Could you write out the records below exactly as they appear, leaving out any pictures?

*** Supplied data Section Begins ***

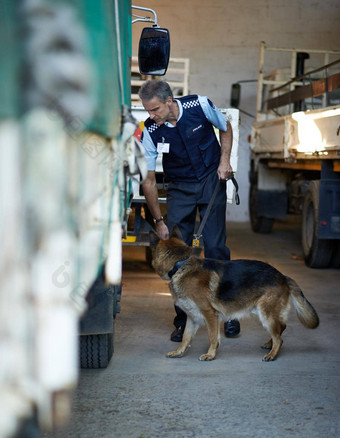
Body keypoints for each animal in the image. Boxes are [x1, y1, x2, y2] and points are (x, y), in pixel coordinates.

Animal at [149, 228, 318, 362]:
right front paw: (179, 352)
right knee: (281, 328)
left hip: (266, 315)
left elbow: (212, 337)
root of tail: (283, 276)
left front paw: (210, 355)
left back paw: (272, 354)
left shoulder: (210, 314)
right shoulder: (192, 317)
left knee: (280, 338)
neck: (180, 265)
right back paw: (270, 345)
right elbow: (185, 338)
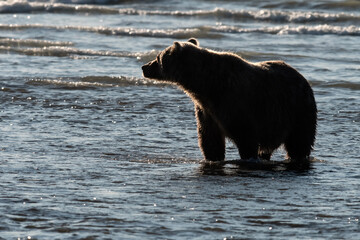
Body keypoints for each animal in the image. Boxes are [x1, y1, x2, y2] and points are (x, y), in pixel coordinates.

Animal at [142, 38, 316, 163]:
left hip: (296, 111)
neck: (207, 86)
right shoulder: (206, 111)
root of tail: (303, 79)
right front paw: (213, 158)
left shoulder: (234, 103)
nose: (144, 67)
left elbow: (245, 136)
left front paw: (247, 156)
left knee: (299, 142)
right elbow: (210, 139)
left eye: (158, 57)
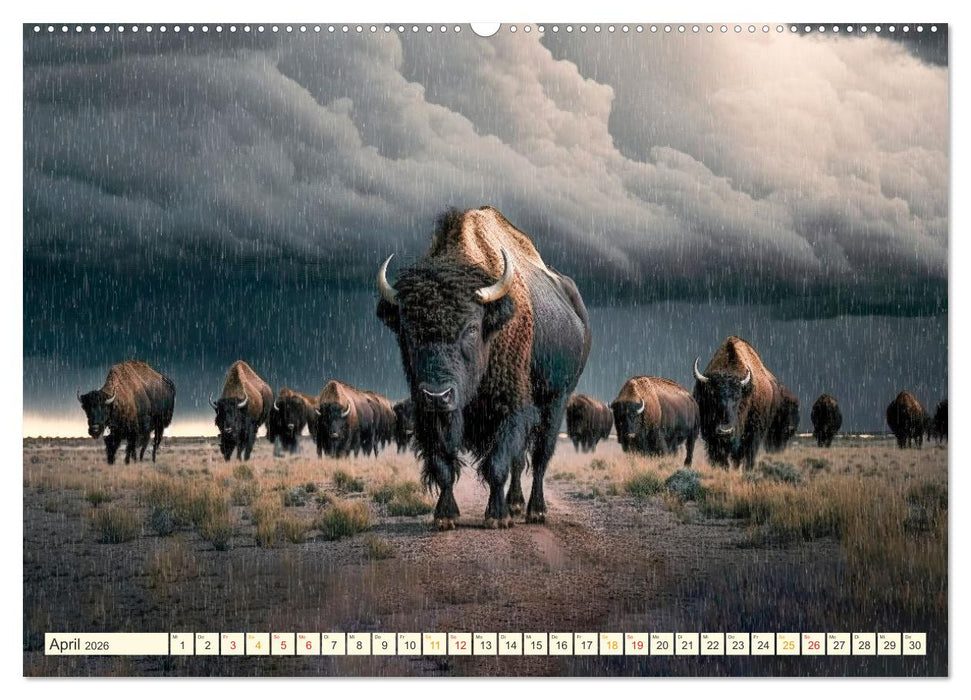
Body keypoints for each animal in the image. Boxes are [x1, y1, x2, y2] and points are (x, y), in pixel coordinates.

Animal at [377, 206, 591, 529]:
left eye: (472, 328)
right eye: (407, 330)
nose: (438, 395)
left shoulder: (510, 408)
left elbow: (497, 464)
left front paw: (496, 517)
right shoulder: (428, 415)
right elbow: (443, 464)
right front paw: (445, 516)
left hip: (557, 398)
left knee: (541, 455)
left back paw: (535, 511)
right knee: (521, 459)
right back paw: (516, 504)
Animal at [693, 336, 780, 470]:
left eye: (738, 397)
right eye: (712, 396)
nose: (725, 431)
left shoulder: (751, 435)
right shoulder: (711, 438)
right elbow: (719, 458)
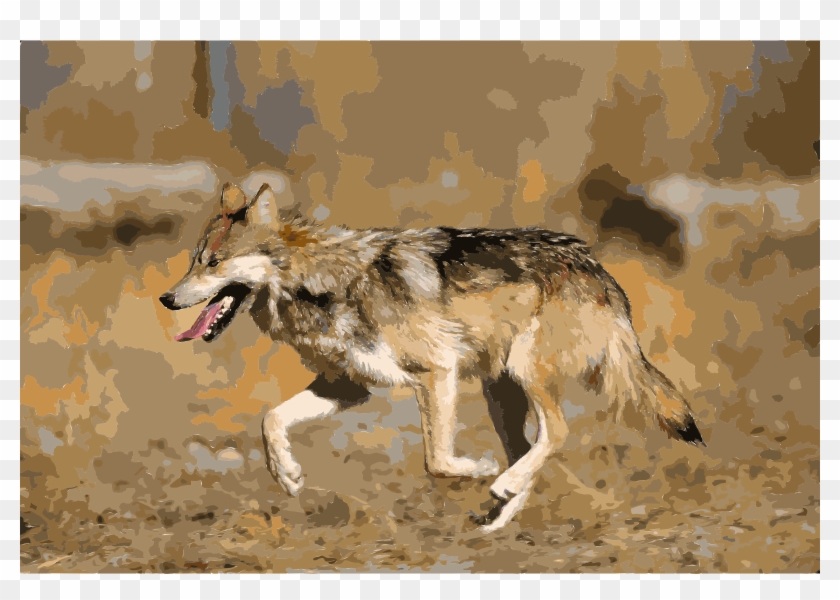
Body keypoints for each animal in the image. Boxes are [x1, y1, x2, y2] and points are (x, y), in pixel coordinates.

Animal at [159, 182, 705, 532]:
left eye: (213, 263)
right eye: (193, 262)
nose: (166, 298)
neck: (324, 284)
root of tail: (597, 268)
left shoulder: (433, 373)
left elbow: (437, 461)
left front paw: (478, 470)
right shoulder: (348, 387)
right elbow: (271, 419)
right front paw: (286, 474)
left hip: (523, 373)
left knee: (557, 433)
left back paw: (500, 485)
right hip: (499, 391)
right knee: (529, 447)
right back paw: (498, 514)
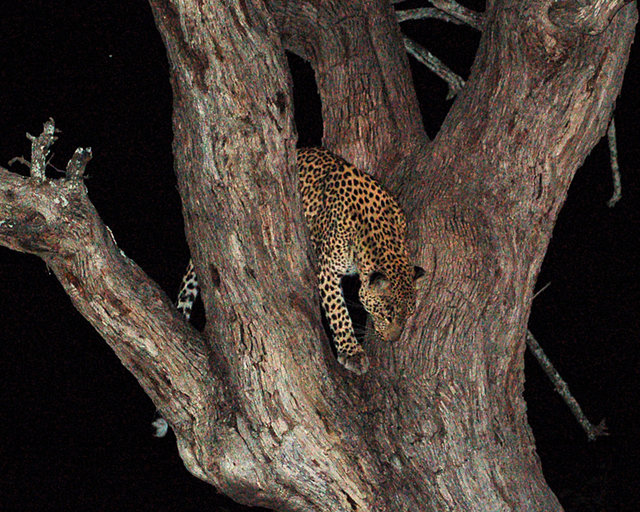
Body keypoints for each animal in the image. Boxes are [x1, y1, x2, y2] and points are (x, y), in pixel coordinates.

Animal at [178, 146, 422, 374]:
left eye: (408, 315)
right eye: (386, 315)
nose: (392, 340)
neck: (379, 235)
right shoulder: (326, 268)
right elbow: (338, 311)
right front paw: (351, 353)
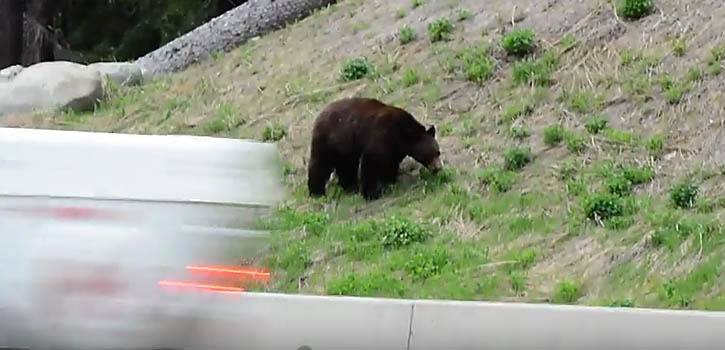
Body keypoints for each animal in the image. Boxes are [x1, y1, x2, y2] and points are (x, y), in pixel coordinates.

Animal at [306, 96, 442, 200]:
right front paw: (371, 193)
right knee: (320, 164)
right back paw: (317, 192)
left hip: (344, 148)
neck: (402, 134)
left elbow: (390, 163)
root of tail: (319, 115)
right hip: (327, 141)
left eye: (438, 152)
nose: (438, 168)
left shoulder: (395, 148)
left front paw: (390, 181)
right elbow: (372, 161)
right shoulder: (382, 134)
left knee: (346, 166)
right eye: (430, 154)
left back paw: (351, 187)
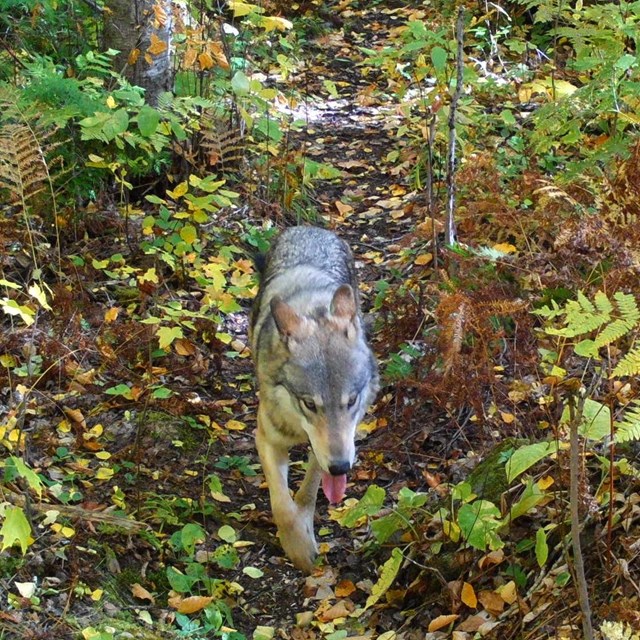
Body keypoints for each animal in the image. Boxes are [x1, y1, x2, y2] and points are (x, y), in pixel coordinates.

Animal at [250, 228, 380, 572]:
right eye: (310, 404)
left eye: (351, 401)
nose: (341, 467)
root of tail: (309, 227)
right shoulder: (266, 438)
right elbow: (282, 506)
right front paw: (298, 548)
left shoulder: (324, 452)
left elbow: (307, 493)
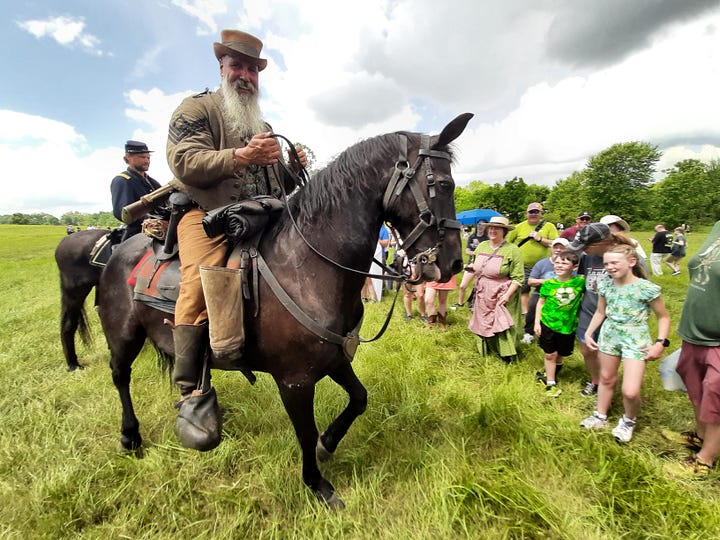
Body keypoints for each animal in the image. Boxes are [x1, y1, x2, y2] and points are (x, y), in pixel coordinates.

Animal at [77, 113, 466, 506]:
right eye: (442, 183)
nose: (454, 263)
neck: (306, 266)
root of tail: (119, 252)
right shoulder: (294, 380)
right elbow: (305, 432)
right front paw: (317, 485)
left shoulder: (334, 359)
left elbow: (359, 399)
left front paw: (328, 443)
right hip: (124, 338)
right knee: (120, 377)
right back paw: (131, 436)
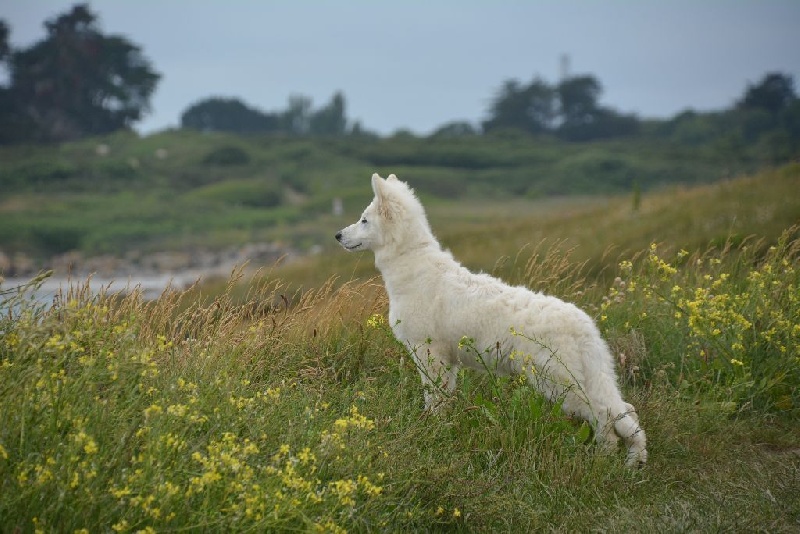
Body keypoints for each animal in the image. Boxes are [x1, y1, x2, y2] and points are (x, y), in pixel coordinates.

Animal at [334, 174, 648, 466]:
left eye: (364, 220)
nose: (337, 235)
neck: (413, 265)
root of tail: (584, 327)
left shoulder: (428, 354)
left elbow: (433, 398)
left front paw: (430, 429)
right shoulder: (447, 361)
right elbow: (444, 398)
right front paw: (441, 426)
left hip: (558, 383)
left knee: (604, 418)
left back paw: (603, 460)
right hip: (586, 378)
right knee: (625, 411)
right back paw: (633, 462)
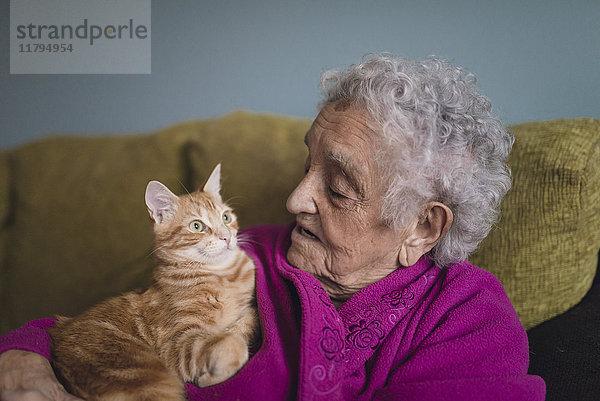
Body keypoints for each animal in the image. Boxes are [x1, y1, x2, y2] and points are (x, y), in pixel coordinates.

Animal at [48, 164, 258, 398]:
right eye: (196, 226)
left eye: (226, 217)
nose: (227, 237)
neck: (224, 275)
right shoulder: (176, 344)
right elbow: (233, 345)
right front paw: (209, 377)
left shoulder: (247, 309)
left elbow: (248, 321)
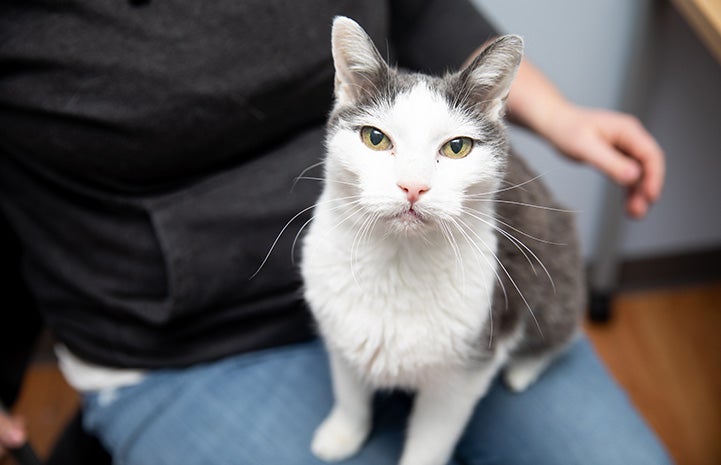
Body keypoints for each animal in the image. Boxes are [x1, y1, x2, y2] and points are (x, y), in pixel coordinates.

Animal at [298, 16, 584, 464]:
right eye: (375, 138)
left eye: (457, 147)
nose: (413, 186)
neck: (397, 263)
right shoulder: (339, 328)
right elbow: (349, 391)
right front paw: (342, 433)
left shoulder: (463, 375)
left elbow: (431, 440)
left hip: (556, 272)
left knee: (560, 331)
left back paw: (523, 368)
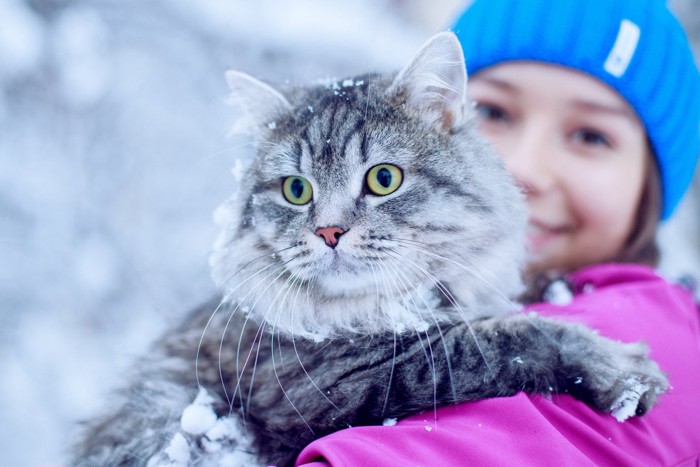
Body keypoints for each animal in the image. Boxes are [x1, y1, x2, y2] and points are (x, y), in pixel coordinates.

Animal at [71, 33, 668, 467]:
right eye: (296, 190)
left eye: (384, 179)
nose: (329, 233)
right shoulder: (327, 381)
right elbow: (508, 338)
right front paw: (621, 368)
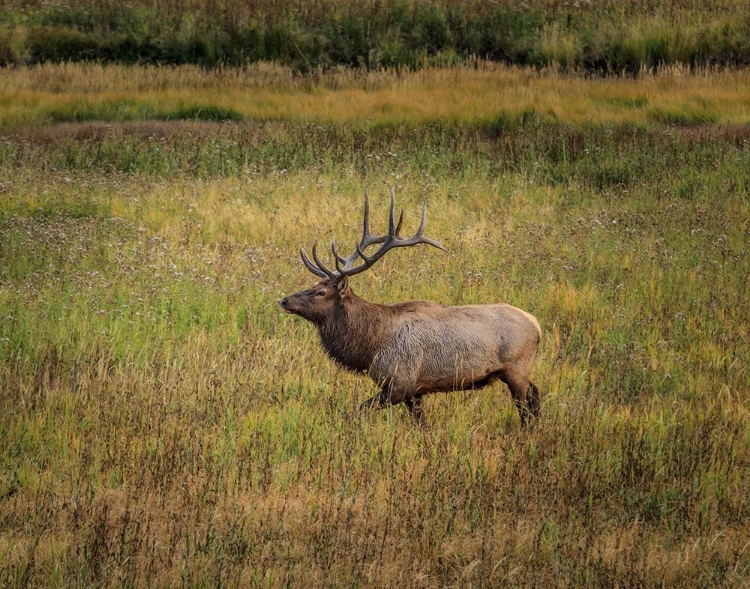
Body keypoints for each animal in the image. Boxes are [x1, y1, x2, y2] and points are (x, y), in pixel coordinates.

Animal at [280, 188, 544, 422]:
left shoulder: (400, 384)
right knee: (536, 396)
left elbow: (358, 410)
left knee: (527, 406)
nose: (284, 300)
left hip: (517, 368)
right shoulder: (415, 392)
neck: (371, 347)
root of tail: (537, 325)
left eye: (321, 292)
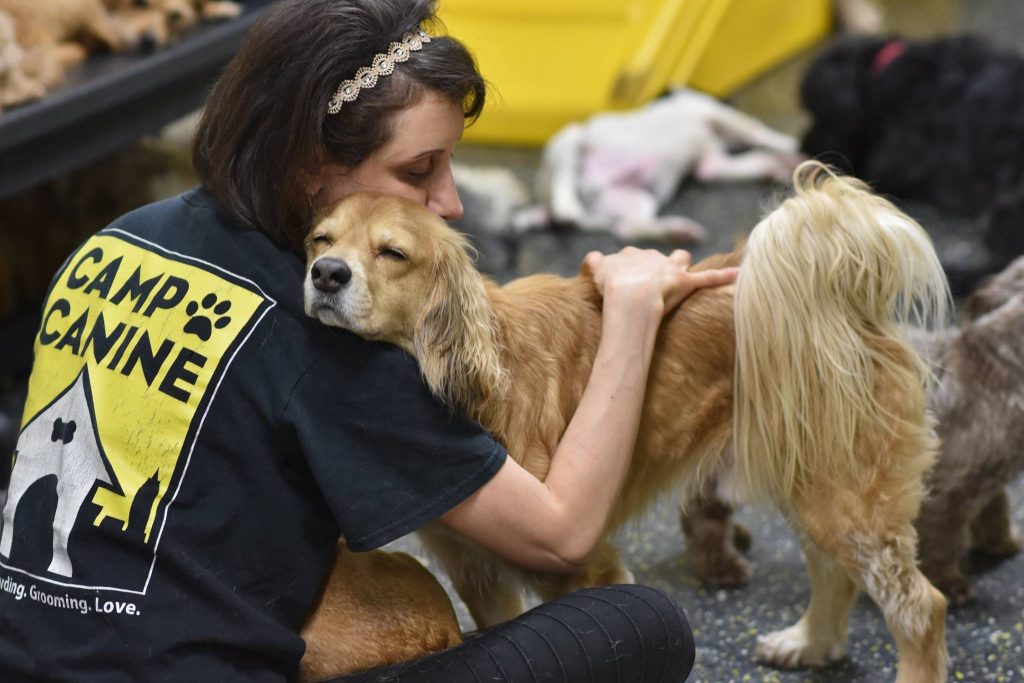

*** Supplied data Section Ends ***

▶ **The completed task**:
Body keypoints for each animal in the image. Boxes are [x1, y1, x2, y2] and points are (x, y), in pixel coordinates.

Animal at [149, 228, 318, 362]:
right front paw: (179, 352)
right knee: (281, 328)
left hip: (266, 315)
left elbow: (212, 337)
root of tail: (283, 276)
left front paw: (210, 355)
left back paw: (272, 354)
left shoulder: (210, 314)
right shoulder: (192, 317)
left knee: (280, 338)
neck: (180, 265)
right back paw: (270, 345)
right elbow: (185, 338)
Body keypoints for each animal in the image. Boxes are [x1, y1, x2, y2] and points are (x, y), in pixel coordinates.

Animal at [142, 38, 316, 163]:
left hip: (296, 111)
neck: (207, 86)
right shoulder: (206, 111)
root of tail: (303, 79)
right front paw: (213, 158)
left shoulder: (234, 103)
nose: (144, 67)
left elbow: (245, 136)
left front paw: (247, 156)
left knee: (299, 142)
right elbow: (210, 139)
left eye: (158, 57)
Body keypoints for each animal in the image. Boxes are [x1, y1, x2, y2] and points are (x, y), in pixel coordinates.

Animal at [377, 206, 591, 529]:
left eye: (472, 328)
right eye: (407, 330)
nose: (438, 395)
left shoulder: (510, 408)
left elbow: (497, 464)
left front paw: (496, 517)
right shoulder: (428, 415)
right elbow: (443, 464)
right front paw: (445, 516)
left hip: (557, 398)
left knee: (541, 455)
left back paw: (535, 511)
right knee: (521, 459)
right back paw: (516, 504)
Animal at [693, 336, 780, 470]:
left eye: (738, 397)
right eye: (712, 396)
nose: (725, 431)
left shoulder: (751, 435)
right shoulder: (711, 438)
right elbow: (719, 458)
Body keypoints for each animal in the image. Boxes are [x1, y1, x2, y2] and points are (x, y), in pixel coordinates.

Animal at [159, 182, 705, 532]:
left eye: (213, 263)
right eye: (193, 262)
nose: (166, 298)
neck: (324, 284)
root of tail: (597, 268)
left shoulder: (433, 373)
left elbow: (437, 461)
left front paw: (478, 470)
right shoulder: (348, 387)
right elbow: (271, 419)
right front paw: (286, 474)
left hip: (523, 373)
left knee: (557, 433)
left back paw: (500, 485)
right hip: (499, 391)
right knee: (529, 447)
right back paw: (498, 514)
Body keypoints for each animal in the image. Boxes are [x1, y1, x2, y2] and points are (x, y), in pixel coordinates.

Animal at [178, 146, 422, 374]:
left eye: (408, 315)
right eye: (386, 315)
nose: (392, 340)
neck: (379, 235)
right shoulder: (326, 268)
right elbow: (338, 311)
right front paw: (351, 353)
Body keypoints for each animal in the image. Boxes are [x1, y1, x2, y2] and points are (x, y), in pixel coordinates.

Animal at [306, 96, 442, 200]:
right front paw: (371, 193)
right knee: (320, 164)
right back paw: (317, 192)
left hip: (344, 148)
neck: (402, 134)
left elbow: (390, 163)
root of tail: (319, 115)
right hip: (327, 141)
left eye: (438, 152)
nose: (438, 168)
left shoulder: (395, 148)
left front paw: (390, 181)
right elbow: (372, 161)
right shoulder: (382, 134)
left knee: (346, 166)
right eye: (430, 154)
left back paw: (351, 187)
Body keypoints for each animal in the image. Boxes are [x1, y1, x2, y2] and points are (x, y), in pixel coordinates.

Animal at [250, 228, 380, 572]:
right eye: (310, 404)
left eye: (351, 401)
nose: (341, 467)
root of tail: (309, 227)
right shoulder: (266, 438)
right elbow: (282, 506)
right front paw: (298, 548)
left shoulder: (324, 452)
left elbow: (307, 493)
Body keypoints for each animal in the image. Boxes are [x1, y1, x2, y2] and points are (x, y), in pixel coordinates.

Animal at [77, 113, 466, 506]:
right eye: (442, 183)
nose: (454, 263)
neck: (306, 266)
root of tail: (119, 252)
right shoulder: (294, 380)
right elbow: (305, 432)
right front paw: (317, 485)
left shoulder: (334, 359)
left elbow: (359, 399)
left front paw: (328, 443)
right hip: (124, 338)
right knee: (120, 377)
right back paw: (131, 436)
Body keypoints for each animal in the image. Boxes are [x1, y1, x2, y2] and points are (x, y), in pixel coordinates.

Animal at [334, 174, 648, 466]:
left eye: (364, 220)
nose: (337, 235)
neck: (413, 265)
root of tail: (584, 327)
left shoulder: (428, 354)
left elbow: (433, 398)
left front paw: (430, 429)
right shoulder: (447, 361)
right elbow: (444, 398)
right front paw: (441, 426)
left hip: (558, 383)
left knee: (604, 418)
left back paw: (603, 460)
right hip: (586, 378)
right knee: (625, 411)
right back paw: (633, 462)
Body keypoints for each animal in the image. Boxes are [x1, y1, x2, y2] and points are (x, y), in pixel coordinates.

Animal at [48, 164, 258, 398]:
right eye: (196, 226)
left eye: (226, 217)
nose: (227, 237)
neck: (224, 275)
right shoulder: (176, 344)
right elbow: (233, 345)
right front paw: (209, 377)
left shoulder: (247, 309)
left elbow: (248, 321)
Body keypoints for each animal in the image. Boxes are [x1, y1, x2, y2] and points are (x, y), in pixel coordinates.

Animal at [298, 16, 584, 464]:
right eye: (375, 138)
left eye: (457, 147)
nose: (413, 186)
neck: (397, 263)
right shoulder: (339, 328)
right elbow: (349, 391)
right front paw: (342, 433)
left shoulder: (463, 375)
left elbow: (431, 440)
left hip: (556, 272)
left knee: (560, 331)
left back paw: (523, 368)
Body keypoints for each animal in the image. Boxes are [x1, y1, x2, y2] and points are (x, y), in pixel coordinates.

Animal at [71, 33, 668, 467]:
right eye: (296, 190)
left eye: (384, 179)
nose: (329, 233)
right shoulder: (327, 381)
right elbow: (508, 338)
right front paw: (621, 368)
Body keypoints for each animal in the image. Boxes are [x1, y1, x2, y2] and points are (x, y), in pixel coordinates.

Animal at [280, 188, 544, 422]:
left shoulder: (400, 384)
right knee: (536, 396)
left elbow: (358, 410)
left knee: (527, 406)
nose: (284, 300)
left hip: (517, 368)
right shoulder: (415, 392)
neck: (371, 347)
root of tail: (537, 325)
left eye: (321, 292)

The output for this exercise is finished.